- _ASSIGNMENT_:
Below is a set of records. Please retype every one exactly.

- _INPUT FOR THIS TASK_:

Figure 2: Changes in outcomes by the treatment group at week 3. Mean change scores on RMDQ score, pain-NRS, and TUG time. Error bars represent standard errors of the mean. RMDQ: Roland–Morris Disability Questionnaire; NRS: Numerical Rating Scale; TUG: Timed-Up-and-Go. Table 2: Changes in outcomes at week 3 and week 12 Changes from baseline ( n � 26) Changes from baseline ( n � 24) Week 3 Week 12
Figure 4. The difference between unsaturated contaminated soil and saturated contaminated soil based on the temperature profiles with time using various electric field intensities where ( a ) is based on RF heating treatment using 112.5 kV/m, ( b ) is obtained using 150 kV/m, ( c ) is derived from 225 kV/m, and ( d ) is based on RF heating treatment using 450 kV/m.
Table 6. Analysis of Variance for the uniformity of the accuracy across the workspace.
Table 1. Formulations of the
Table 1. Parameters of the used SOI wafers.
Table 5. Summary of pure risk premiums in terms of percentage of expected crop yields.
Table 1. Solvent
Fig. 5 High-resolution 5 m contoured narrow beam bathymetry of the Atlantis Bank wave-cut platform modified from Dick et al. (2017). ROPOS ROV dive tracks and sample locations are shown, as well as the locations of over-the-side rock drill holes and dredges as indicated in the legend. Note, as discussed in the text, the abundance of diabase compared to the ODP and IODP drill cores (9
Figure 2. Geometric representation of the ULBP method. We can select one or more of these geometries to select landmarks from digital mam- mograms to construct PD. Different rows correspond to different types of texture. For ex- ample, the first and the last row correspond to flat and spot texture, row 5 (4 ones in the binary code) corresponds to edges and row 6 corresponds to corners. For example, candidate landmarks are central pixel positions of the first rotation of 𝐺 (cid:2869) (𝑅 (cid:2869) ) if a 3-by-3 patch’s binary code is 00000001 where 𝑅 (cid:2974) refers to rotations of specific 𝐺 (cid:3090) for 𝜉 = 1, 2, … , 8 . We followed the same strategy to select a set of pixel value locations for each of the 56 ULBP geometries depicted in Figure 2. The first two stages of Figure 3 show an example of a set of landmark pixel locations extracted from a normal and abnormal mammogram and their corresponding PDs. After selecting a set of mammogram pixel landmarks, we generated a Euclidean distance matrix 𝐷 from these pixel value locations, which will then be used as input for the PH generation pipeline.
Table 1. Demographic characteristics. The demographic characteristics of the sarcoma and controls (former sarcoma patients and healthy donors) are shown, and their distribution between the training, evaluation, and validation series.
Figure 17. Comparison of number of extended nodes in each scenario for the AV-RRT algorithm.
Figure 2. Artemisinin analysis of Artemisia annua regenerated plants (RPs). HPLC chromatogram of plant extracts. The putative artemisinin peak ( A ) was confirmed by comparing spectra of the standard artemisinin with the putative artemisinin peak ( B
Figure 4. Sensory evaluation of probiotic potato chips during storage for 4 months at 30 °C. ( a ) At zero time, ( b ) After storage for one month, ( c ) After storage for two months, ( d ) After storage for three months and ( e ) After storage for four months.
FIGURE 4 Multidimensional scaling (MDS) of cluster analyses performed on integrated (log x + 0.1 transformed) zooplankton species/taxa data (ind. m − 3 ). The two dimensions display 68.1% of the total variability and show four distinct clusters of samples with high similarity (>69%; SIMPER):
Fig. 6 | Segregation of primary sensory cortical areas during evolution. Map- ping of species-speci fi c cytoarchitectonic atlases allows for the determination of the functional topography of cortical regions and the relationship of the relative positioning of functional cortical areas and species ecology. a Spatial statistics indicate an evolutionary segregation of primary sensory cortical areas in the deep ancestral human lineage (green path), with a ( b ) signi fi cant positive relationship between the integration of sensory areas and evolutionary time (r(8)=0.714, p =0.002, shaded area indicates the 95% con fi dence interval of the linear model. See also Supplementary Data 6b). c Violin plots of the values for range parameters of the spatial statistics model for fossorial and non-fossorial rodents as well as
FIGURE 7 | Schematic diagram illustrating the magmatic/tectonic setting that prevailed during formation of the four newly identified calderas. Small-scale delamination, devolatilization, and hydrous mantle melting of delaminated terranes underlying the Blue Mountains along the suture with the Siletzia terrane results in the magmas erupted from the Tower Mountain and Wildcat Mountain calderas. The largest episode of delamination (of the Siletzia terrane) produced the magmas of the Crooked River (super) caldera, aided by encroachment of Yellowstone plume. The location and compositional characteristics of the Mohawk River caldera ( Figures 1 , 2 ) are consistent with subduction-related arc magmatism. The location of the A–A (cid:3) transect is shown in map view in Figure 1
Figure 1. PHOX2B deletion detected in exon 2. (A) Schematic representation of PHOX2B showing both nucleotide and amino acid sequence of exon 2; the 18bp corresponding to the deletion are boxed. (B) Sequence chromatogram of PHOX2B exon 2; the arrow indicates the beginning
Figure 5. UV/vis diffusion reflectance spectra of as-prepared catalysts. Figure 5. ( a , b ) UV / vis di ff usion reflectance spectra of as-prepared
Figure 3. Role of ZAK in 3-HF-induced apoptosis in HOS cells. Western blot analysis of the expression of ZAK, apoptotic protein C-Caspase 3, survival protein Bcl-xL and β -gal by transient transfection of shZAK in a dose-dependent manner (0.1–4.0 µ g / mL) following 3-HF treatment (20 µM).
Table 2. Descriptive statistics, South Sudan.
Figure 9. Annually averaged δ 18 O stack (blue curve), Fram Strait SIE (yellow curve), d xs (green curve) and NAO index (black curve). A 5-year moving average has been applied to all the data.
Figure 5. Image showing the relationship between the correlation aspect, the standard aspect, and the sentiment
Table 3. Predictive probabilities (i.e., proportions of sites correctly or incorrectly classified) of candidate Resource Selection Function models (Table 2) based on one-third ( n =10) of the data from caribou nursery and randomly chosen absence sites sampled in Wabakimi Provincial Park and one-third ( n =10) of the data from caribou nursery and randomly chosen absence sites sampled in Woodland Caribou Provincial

- _YOUR RESPONSE_:
Figure 2: Changes in outcomes by the treatment group at week 3. Mean change scores on RMDQ score, pain-NRS, and TUG time. Error bars represent standard errors of the mean. RMDQ: Roland–Morris Disability Questionnaire; NRS: Numerical Rating Scale; TUG: Timed-Up-and-Go. Table 2: Changes in outcomes at week 3 and week 12 Changes from baseline ( n � 26) Changes from baseline ( n � 24) Week 3 Week 12
Figure 4. The difference between unsaturated contaminated soil and saturated contaminated soil based on the temperature profiles with time using various electric field intensities where ( a ) is based on RF heating treatment using 112.5 kV/m, ( b ) is obtained using 150 kV/m, ( c ) is derived from 225 kV/m, and ( d ) is based on RF heating treatment using 450 kV/m.
Table 6. Analysis of Variance for the uniformity of the accuracy across the workspace.
Table 1. Formulations of the
Table 1. Parameters of the used SOI wafers.
Table 5. Summary of pure risk premiums in terms of percentage of expected crop yields.
Table 1. Solvent
Fig. 5 High-resolution 5 m contoured narrow beam bathymetry of the Atlantis Bank wave-cut platform modified from Dick et al. (2017). ROPOS ROV dive tracks and sample locations are shown, as well as the locations of over-the-side rock drill holes and dredges as indicated in the legend. Note, as discussed in the text, the abundance of diabase compared to the ODP and IODP drill cores (9
Figure 2. Geometric representation of the ULBP method. We can select one or more of these geometries to select landmarks from digital mam- mograms to construct PD. Different rows correspond to different types of texture. For ex- ample, the first and the last row correspond to flat and spot texture, row 5 (4 ones in the binary code) corresponds to edges and row 6 corresponds to corners. For example, candidate landmarks are central pixel positions of the first rotation of 𝐺 (cid:2869) (𝑅 (cid:2869) ) if a 3-by-3 patch’s binary code is 00000001 where 𝑅 (cid:2974) refers to rotations of specific 𝐺 (cid:3090) for 𝜉 = 1, 2, … , 8 . We followed the same strategy to select a set of pixel value locations for each of the 56 ULBP geometries depicted in Figure 2. The first two stages of Figure 3 show an example of a set of landmark pixel locations extracted from a normal and abnormal mammogram and their corresponding PDs. After selecting a set of mammogram pixel landmarks, we generated a Euclidean distance matrix 𝐷 from these pixel value locations, which will then be used as input for the PH generation pipeline.
Table 1. Demographic characteristics. The demographic characteristics of the sarcoma and controls (former sarcoma patients and healthy donors) are shown, and their distribution between the training, evaluation, and validation series.
Figure 17. Comparison of number of extended nodes in each scenario for the AV-RRT algorithm.
Figure 2. Artemisinin analysis of Artemisia annua regenerated plants (RPs). HPLC chromatogram of plant extracts. The putative artemisinin peak ( A ) was confirmed by comparing spectra of the standard artemisinin with the putative artemisinin peak ( B
Figure 4. Sensory evaluation of probiotic potato chips during storage for 4 months at 30 °C. ( a ) At zero time, ( b ) After storage for one month, ( c ) After storage for two months, ( d ) After storage for three months and ( e ) After storage for four months.
FIGURE 4 Multidimensional scaling (MDS) of cluster analyses performed on integrated (log x + 0.1 transformed) zooplankton species/taxa data (ind. m − 3 ). The two dimensions display 68.1% of the total variability and show four distinct clusters of samples with high similarity (>69%; SIMPER):
Fig. 6 | Segregation of primary sensory cortical areas during evolution. Map- ping of species-speci fi c cytoarchitectonic atlases allows for the determination of the functional topography of cortical regions and the relationship of the relative positioning of functional cortical areas and species ecology. a Spatial statistics indicate an evolutionary segregation of primary sensory cortical areas in the deep ancestral human lineage (green path), with a ( b ) signi fi cant positive relationship between the integration of sensory areas and evolutionary time (r(8)=0.714, p =0.002, shaded area indicates the 95% con fi dence interval of the linear model. See also Supplementary Data 6b). c Violin plots of the values for range parameters of the spatial statistics model for fossorial and non-fossorial rodents as well as
FIGURE 7 | Schematic diagram illustrating the magmatic/tectonic setting that prevailed during formation of the four newly identified calderas. Small-scale delamination, devolatilization, and hydrous mantle melting of delaminated terranes underlying the Blue Mountains along the suture with the Siletzia terrane results in the magmas erupted from the Tower Mountain and Wildcat Mountain calderas. The largest episode of delamination (of the Siletzia terrane) produced the magmas of the Crooked River (super) caldera, aided by encroachment of Yellowstone plume. The location and compositional characteristics of the Mohawk River caldera ( Figures 1 , 2 ) are consistent with subduction-related arc magmatism. The location of the A–A (cid:3) transect is shown in map view in Figure 1
Figure 1. PHOX2B deletion detected in exon 2. (A) Schematic representation of PHOX2B showing both nucleotide and amino acid sequence of exon 2; the 18bp corresponding to the deletion are boxed. (B) Sequence chromatogram of PHOX2B exon 2; the arrow indicates the beginning
Figure 5. UV/vis diffusion reflectance spectra of as-prepared catalysts. Figure 5. ( a , b ) UV / vis di ff usion reflectance spectra of as-prepared
Figure 3. Role of ZAK in 3-HF-induced apoptosis in HOS cells. Western blot analysis of the expression of ZAK, apoptotic protein C-Caspase 3, survival protein Bcl-xL and β -gal by transient transfection of shZAK in a dose-dependent manner (0.1–4.0 µ g / mL) following 3-HF treatment (20 µM).
Table 2. Descriptive statistics, South Sudan.
Figure 9. Annually averaged δ 18 O stack (blue curve), Fram Strait SIE (yellow curve), d xs (green curve) and NAO index (black curve). A 5-year moving average has been applied to all the data.
Figure 5. Image showing the relationship between the correlation aspect, the standard aspect, and the sentiment
Table 3. Predictive probabilities (i.e., proportions of sites correctly or incorrectly classified) of candidate Resource Selection Function models (Table 2) based on one-third ( n =10) of the data from caribou nursery and randomly chosen absence sites sampled in Wabakimi Provincial Park and one-third ( n =10) of the data from caribou nursery and randomly chosen absence sites sampled in Woodland Caribou Provincial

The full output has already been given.